_TEXTO DA PÁGINA:_
● ● ● ●

O novo “velho” hype do varejo
Por Camila Salek*
Entra ano e sai ano todo o mercado espera a NRF, maior evento mundial de varejo, para entender qual será o novo hype. Como meu foco de atuação é o varejo, a NRF funciona como uma confirmação de caminhos para mim, dificilmente volto com grandes e novas provocações sobre próximos passos, porém sempre exercito o cruzamento do meu olhar com o de tantas mentes brilhantes e busco entender as rotas construídas.
Preciso começar dizendo que não acredito em um movimento negativo para 2023. Claro que ainda vivemos momentos incertos, o mercado continua extremamente volátil e a insegurança bloqueia muitas apostas de marcas e executivos, mas a urgência de regeneração no varejo é tão necessária que grandes mudanças precisam ocorrer nos próximos anos. O foco agora é sobre a ação e, na minha opinião, o realismo positivo é a chave para fazer acontecer.
No meu processo como curadora de tendências em varejo, procuro olhar com profundidade para pessoas e comportamento de consumo para conseguir identificar o que as está impulsionando. Ao entender as entrelinhas presentes em mudanças, muitas vezes intangíveis da consciência coletiva, fica bem mais fácil identificar a base para alicerçarmos negócios que os atendem bem. Vou propor um exercício simples aqui, compartilhando de forma rápida um pouco das minhas análises e acrescentando esta lente realista positiva que citei acima.

● ● ● ●

_LISTAGEM DE DADOS:_
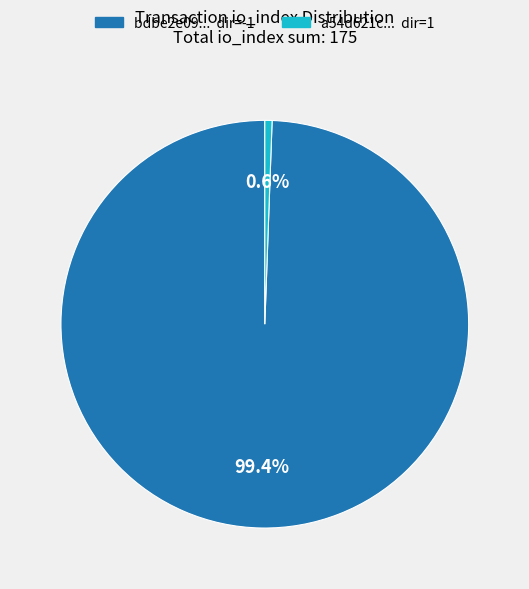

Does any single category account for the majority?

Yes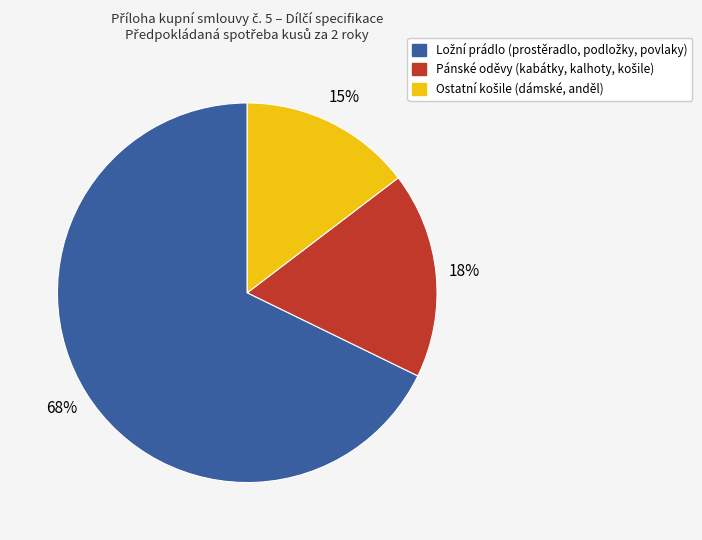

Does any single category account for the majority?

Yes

● ● ● ●

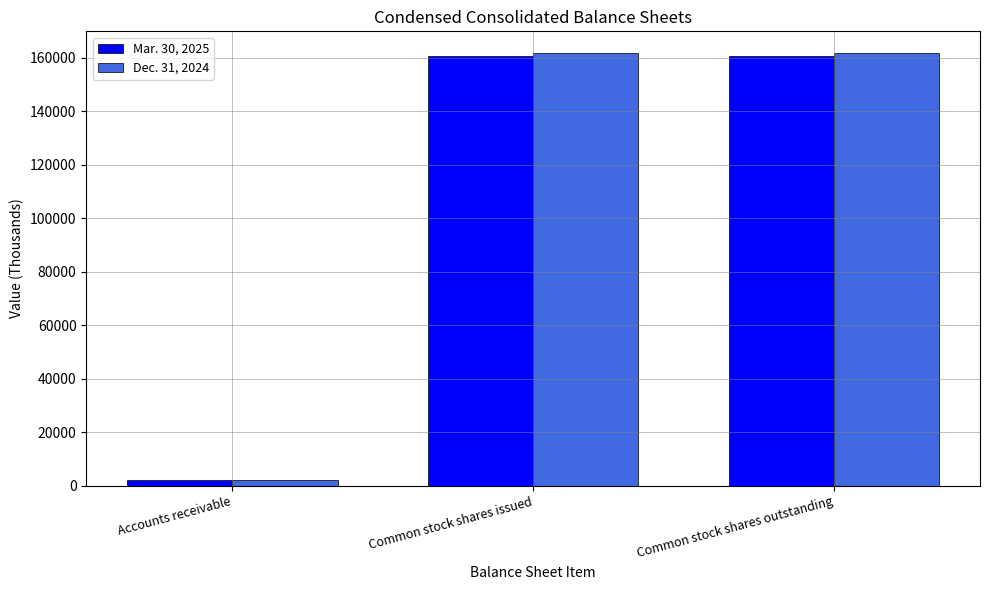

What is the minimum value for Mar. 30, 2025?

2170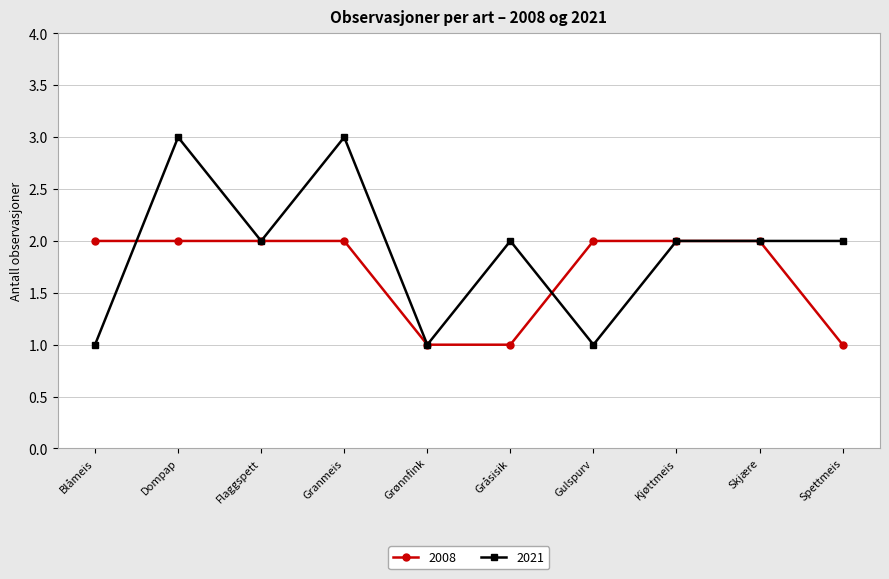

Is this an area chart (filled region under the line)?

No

● ● ● ●

_LISTA DE TAREFAS:_
a - Responda às perguntas abaixo com base no texto sobre o varejo.
(i) Que evento, segundo o texto, todo o mercado espera ano após ano?
(ii) O texto manifesta crença em um movimento negativo para 2023?
(iii) O que o texto aponta como a chave para fazer acontecer?
b - Transcreva do texto sobre o varejo todo o trecho desde "No meu processo" até "que citei acima.".

_RESPOSTAS DAS TAREFAS:_
a -
(i) A NRF, maior evento mundial de varejo.
(ii) Não.
(iii) O realismo positivo.

b -
No meu processo como curadora de tendências em varejo, procuro olhar com profundidade para pessoas e comportamento de consumo para conseguir identificar o que as está impulsionando. Ao entender as entrelinhas presentes em mudanças, muitas vezes intangíveis da consciência coletiva, fica bem mais fácil identificar a base para alicerçarmos negócios que os atendem bem. Vou propor um exercício simples aqui, compartilhando de forma rápida um pouco das minhas análises e acrescentando esta lente realista positiva que citei acima.